> [To-do item]: Copy every line of the records below that holds the word "contrats".

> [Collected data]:
>>

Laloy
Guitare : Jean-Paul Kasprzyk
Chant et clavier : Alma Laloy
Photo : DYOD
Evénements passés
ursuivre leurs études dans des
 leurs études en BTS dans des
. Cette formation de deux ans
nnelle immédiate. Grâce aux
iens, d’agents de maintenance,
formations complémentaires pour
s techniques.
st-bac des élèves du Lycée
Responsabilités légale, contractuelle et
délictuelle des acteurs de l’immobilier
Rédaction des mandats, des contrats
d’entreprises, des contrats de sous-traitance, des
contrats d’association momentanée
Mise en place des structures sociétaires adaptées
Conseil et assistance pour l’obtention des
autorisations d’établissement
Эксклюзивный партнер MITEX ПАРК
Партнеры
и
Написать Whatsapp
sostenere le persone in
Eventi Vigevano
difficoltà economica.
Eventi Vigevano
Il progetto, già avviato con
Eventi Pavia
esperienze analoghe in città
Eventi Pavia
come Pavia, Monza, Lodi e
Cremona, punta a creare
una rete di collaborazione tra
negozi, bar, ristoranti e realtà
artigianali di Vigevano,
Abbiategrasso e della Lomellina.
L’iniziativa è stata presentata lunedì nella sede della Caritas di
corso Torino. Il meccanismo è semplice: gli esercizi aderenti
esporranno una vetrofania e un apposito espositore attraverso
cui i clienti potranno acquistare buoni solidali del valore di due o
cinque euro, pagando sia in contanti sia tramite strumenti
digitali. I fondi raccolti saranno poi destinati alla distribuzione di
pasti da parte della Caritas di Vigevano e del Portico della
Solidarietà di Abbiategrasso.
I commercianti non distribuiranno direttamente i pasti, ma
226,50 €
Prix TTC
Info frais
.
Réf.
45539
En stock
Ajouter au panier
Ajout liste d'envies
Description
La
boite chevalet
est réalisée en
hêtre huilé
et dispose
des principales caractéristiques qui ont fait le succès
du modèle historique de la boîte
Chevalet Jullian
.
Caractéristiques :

<<

> [Result of the task]:
Rédaction des mandats, des contrats
d’entreprises, des contrats de sous-traitance, des
contrats d’association momentanée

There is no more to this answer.